Yemekte ise gelen geçen insanları, faytonları ve leziz yemekleri ile ben bile kendimden geçiyorum.

                           


Ertesi gün tekrardan Aktur'a kampımıza geri dönüyor ve dedemleri yolcu ediyoruz.

Kampta günlerimiz gayet düzenli, sakin ve keyifli geçiyor. Arada civardaki yerleri gezmeye gidiyoruz. Palamutbükü'ne balık yemeye veya Datça'ya gezip dolaşmaya gidiyoruz.




Gittiğimiz restoranlarda benim uykum geldiğinde pusetime geçip ipad'im ve emziğim ile keyif yapıyorum.

Kampta olduğumuz akşamlar ise çocuk parklarını, futbol sahalarını dolaşıyoruz. Sonrasında o yorgunluk ile nasıl kendimden geçiyorum uyurken anlatamam.



                

Tatilimiz sırasında bir de kampımızın yakınlarında çıkan bir yangın heyecanı yaşıyoruz. Çıkan yangının sıcağı ve külleri çadırımıza kadar geliyor. Ama 2 helikopter ve 3 yangın söndürme uçağı ile yangın 1-2 saat içerisinde kontrol altına alınarak söndürülüyor.

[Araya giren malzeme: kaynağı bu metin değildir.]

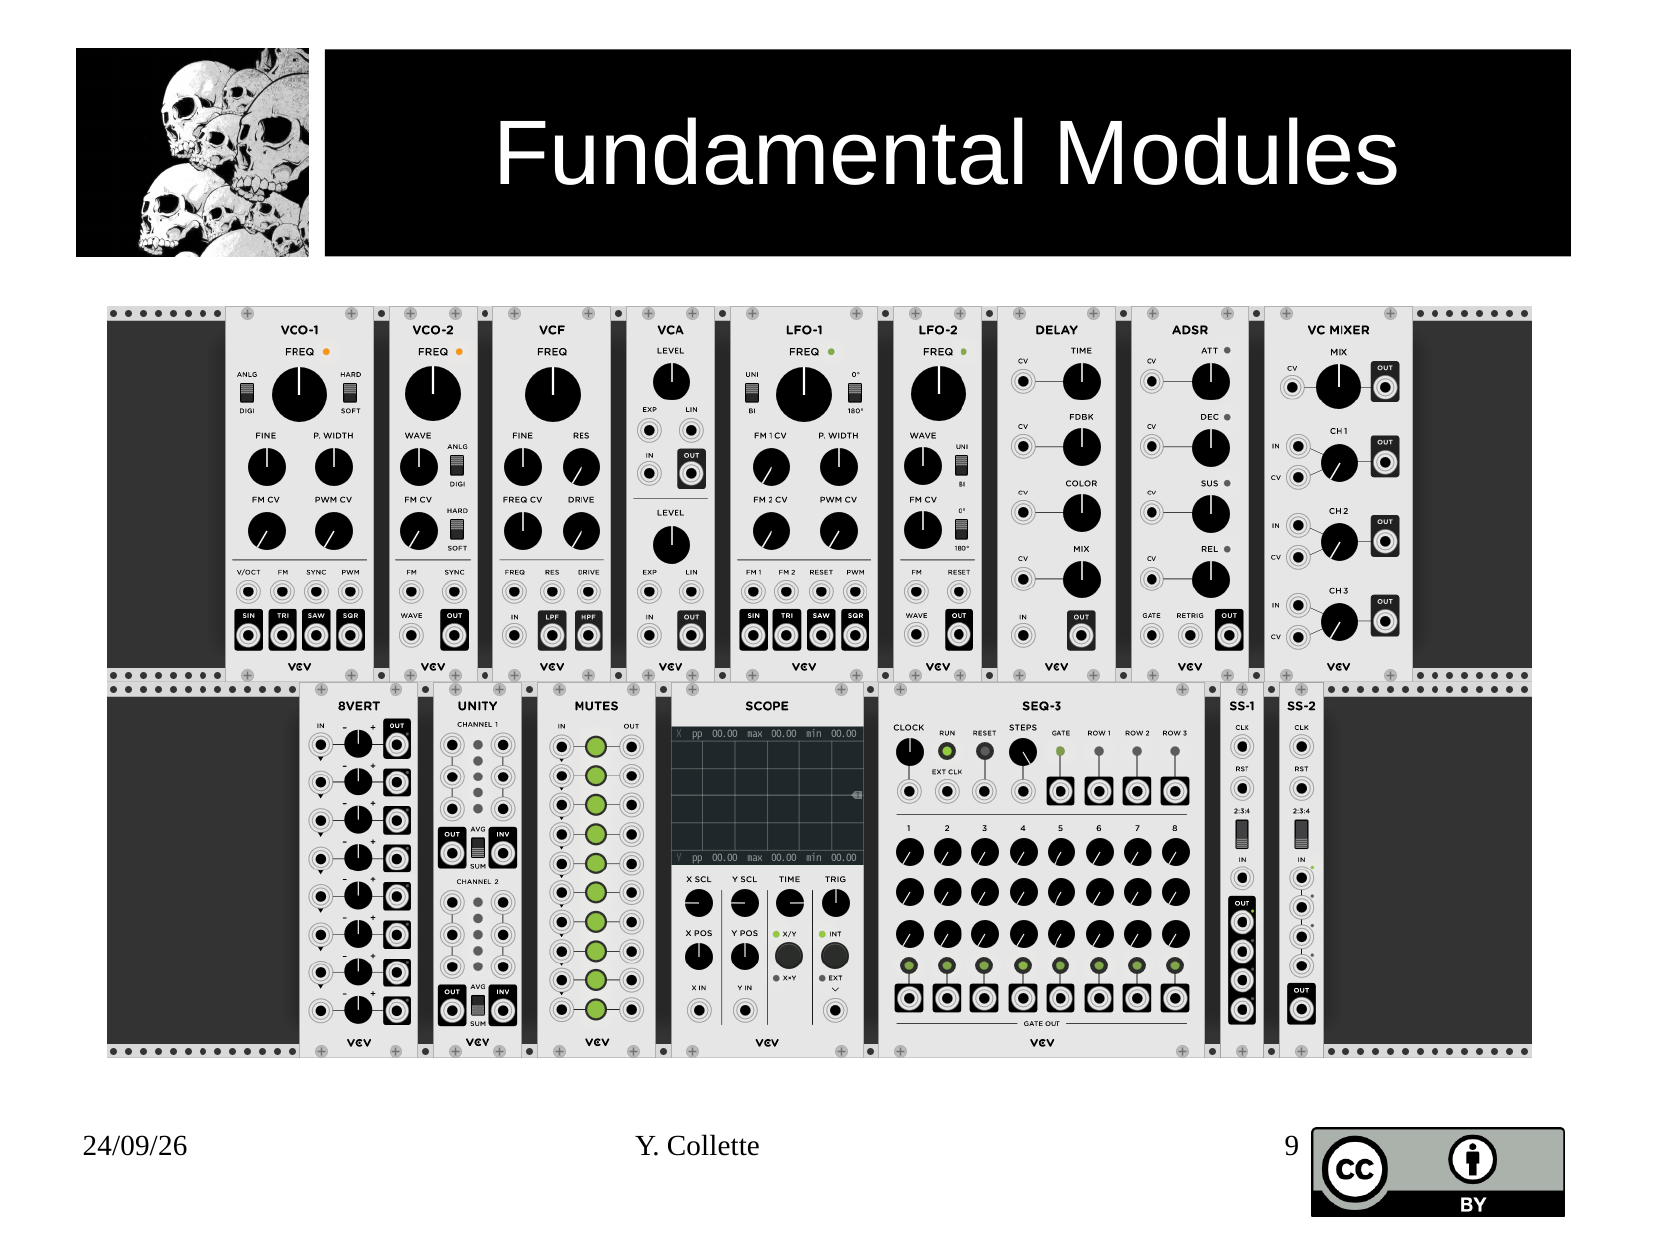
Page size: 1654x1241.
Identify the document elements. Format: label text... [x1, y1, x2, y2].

picture [107, 306, 1532, 1058]
title Fundamental Modules [324, 49, 1571, 257]
picture [1311, 1127, 1565, 1217]
picture [76, 48, 309, 257]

Böyle böyle günler hızlıca geçiyor ve dönüş vakti malesef geliyor. Cuma günü sabahtan itibaren yavaş yavaş toparlanarak akşamüzeri İstanbul için dönüşe geçiyoruz.

Arabada neredeyse bana bile oturacak yer kalmayacaktı.

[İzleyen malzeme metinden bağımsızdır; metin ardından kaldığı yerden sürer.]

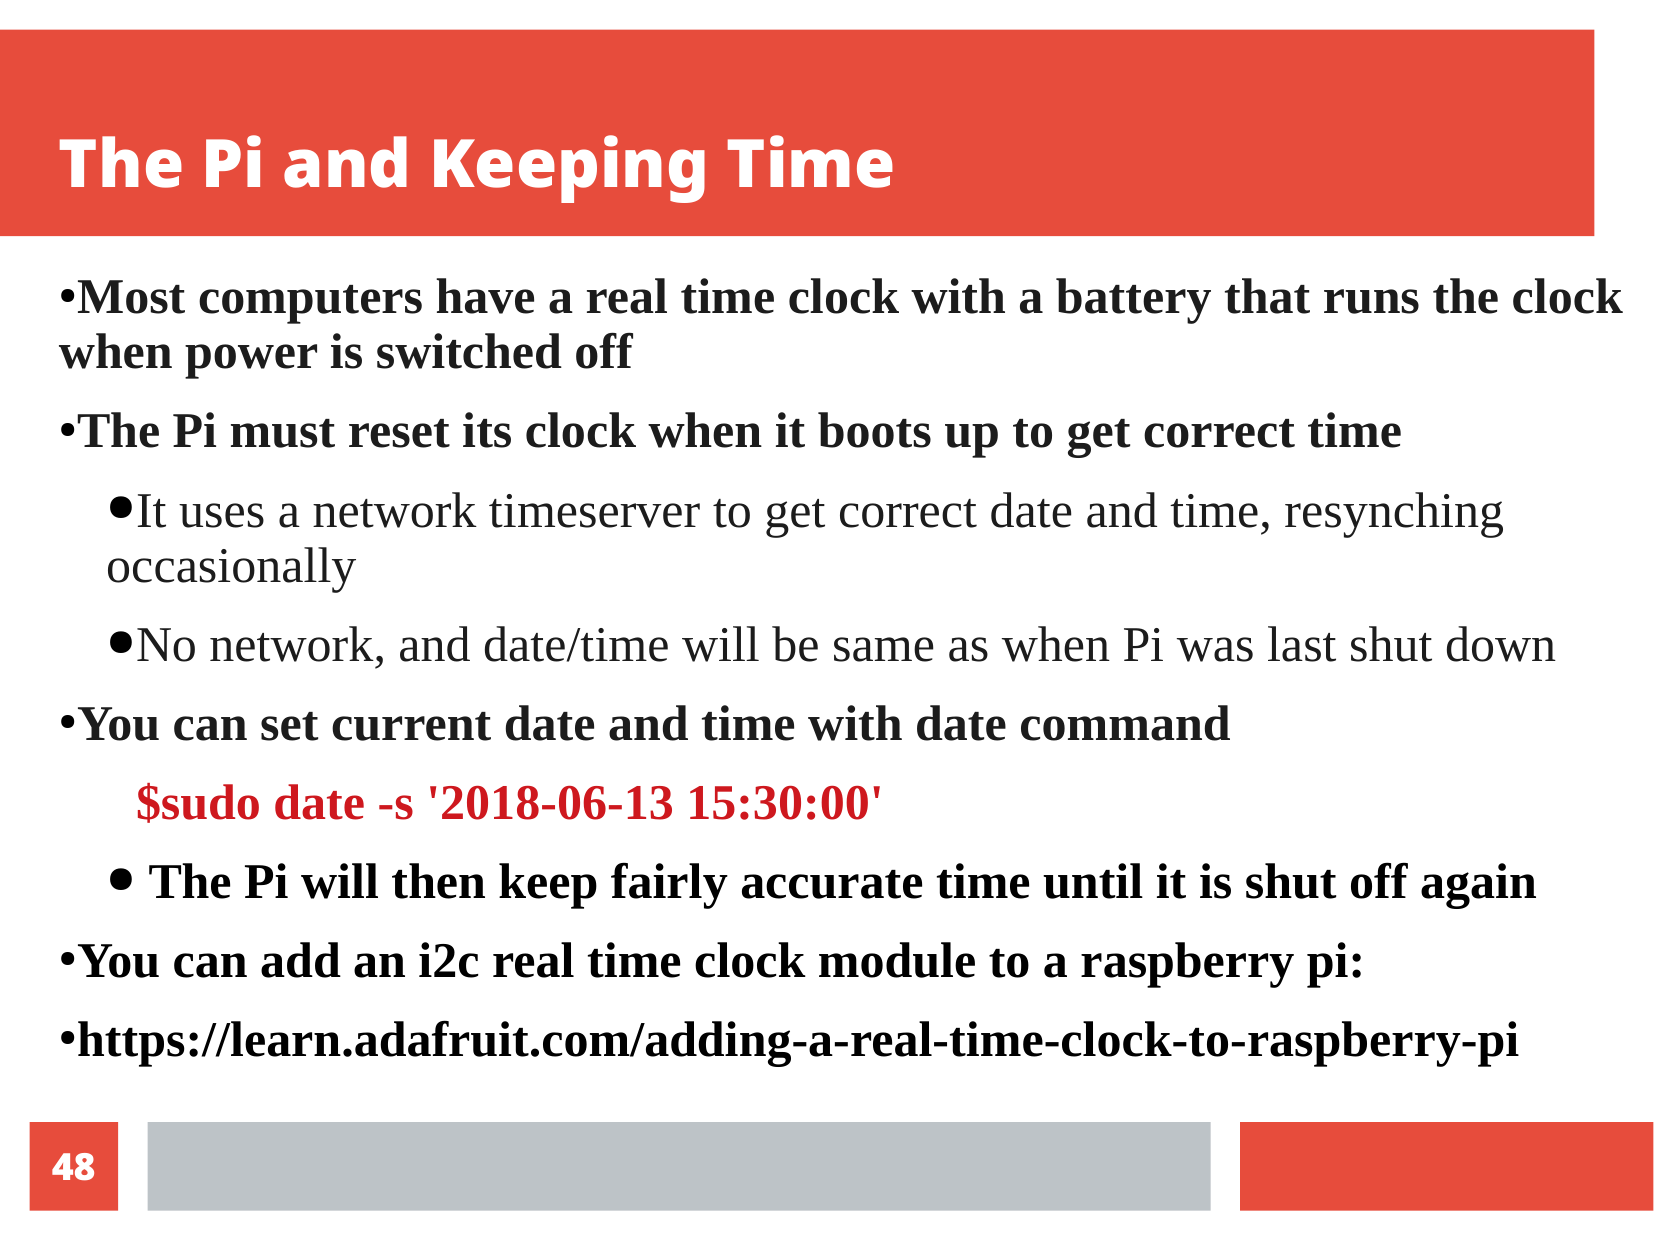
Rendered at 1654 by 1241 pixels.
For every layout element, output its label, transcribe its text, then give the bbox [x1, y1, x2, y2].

list Most computers have a real time clock with a battery that runs the clock when power is switched off The Pi must reset its clock when it boots up to get correct time It uses a network timeserver to get correct date and time, resynching occasionally No network, and date/time will be same as when Pi was last shut down You can set current date and time with date command $sudo date -s '2018-06-13 15:30:00' The Pi will then keep fairly accurate time until it is shut off again You can add an i2c real time clock module to a raspberry pi: https://learn.adafruit.com/adding-a-real-time-clock-to-raspberry-pi [59, 269, 1636, 1101]
title The Pi and Keeping Time [59, 59, 1595, 207]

Yine kalabalığa yakalanmadan ve sakince cuma gecesi saat 03:00 gibi evimize varıyoruz. Önümüzde dinlenmek ve eşyalarımızı yerleştirmek için koskoca 2 günümüz var.

Bende bu arada yeniden odama ve oyuncaklarıma kavuştuğum için çok mutluyum. Oradan oraya koşturup duruyorum. Boyum bu tatilde biraz daha uzadığından herkes zayıflamış Borga diyor ama önemli değil nasıl olsa şimdi ablam beni bol bol yedirir ve bende hemen kilo alırım.

Anne notu: Borga için kampın ilk günü olan huysuzlukları hariş son derece uyumlu olduğunu söyleyebiliriz. Yeterki onun ihtiyaçları ve düzenine uygun olarak hareket edilsin. Ayrıca tatil boyunca ipad'e kaydettiğimiz çizgi filmlerin çok faydası oldu dışarıda olduğumuz akşamlar yemekte bu sayede herkes çok mutlu oluyordu. ipad vermenin kötü birşey olduğunu düşünmüyorum yeterki bütün gün elinde olmasın, nitekim tatilden geldiğimizden beri eline 1 kere daha almadı bile.

11 Temmuz 2014 Cuma

Göztepe Parkı'nda eğlence

Bayram tatilinden önce havalar sıcak olduğundan annem ve arkadaşım Irmağın annesi Şebnem (www.manyakanne.com) plan yapmışlar. İş çıkışı annem beni acele ile evden aldı ve taksiye atladığımız gibi kendimi Göztepe parkında bulduk.


Saat başlarında başlayan su gösterisi için sonrasında hem ısınmaya hem de parkta biraz oyun oynamaya vakit kalması için en uygunu 6'da olandı. Biz Göztepe parkına vardığımızda su gösterisi daha yeni başlamıştı hemen bende üzerimdeki tshirtümü bile çıkarmadan attım kendimi ortaya.



Irmağın annesi Şebnem'de bizi görünce onunda çocuk olası geldi herhalde o da koştu geldi yanımıza...



Sanırım üzerindeki tshirt biraz ıslandığında olsa gerek ben biraz üşümeye başladım o yüzden annem üzerindekileri çıkardı ve bende rahat rahat Irmak ile beraber oradan oraya koşturp durdum.





Su gösterisi bittiğinde tabiki şaşırdık ve bitmesini hiç istemedik ama annemler hemencecik üstümüzü değiştirip park ile kandırdılar. Yoksa çok fena olay çıkartabilirdik.



Parkta Irmak bana önce Trambolinde zıplamayı öğretti. Tabiki onun kadar başarılı değilim ama benimde bir tarzım var kabul edin.



Hazır gelmişken ve parklar konusunda yanımda bir profesyonel varken biraz da tırmanış çalıştık.


Parktan sonra Irmakların yeni evine gittik. Babalarda geldikten sonra pizza siparişimizi verdik ve bol oyuncaklı, bol hareketli, danslı bir akşamdan sonra evimize döndük.

Yeni evinizde güzel günlerde oturun Irmak ve ailesi. Sizi seviyoruz.

Anne notu; Göztepe parkı su gösterisi saat başlarında yapılan ve yaklaşık 20-25 dakika süren bir gösteridir. Çocukların hepsi mayoları ile bu gösterinin başlamasını bekler ve zamanı geldiğinde müzik eşliğinde ortalık tam bir festival alanına döner. Borga ilk olarak geçen sene gitmişti daha yeni yeni yürümesine rağmen çok güzel idare edebilmişti kendini, bu sene ise çok daha rahattı. Çocuğunuzu götürecekseniz ayağına kaymayan ve suya girmeye uygun ayakkabı giydirmeyi unutmayın!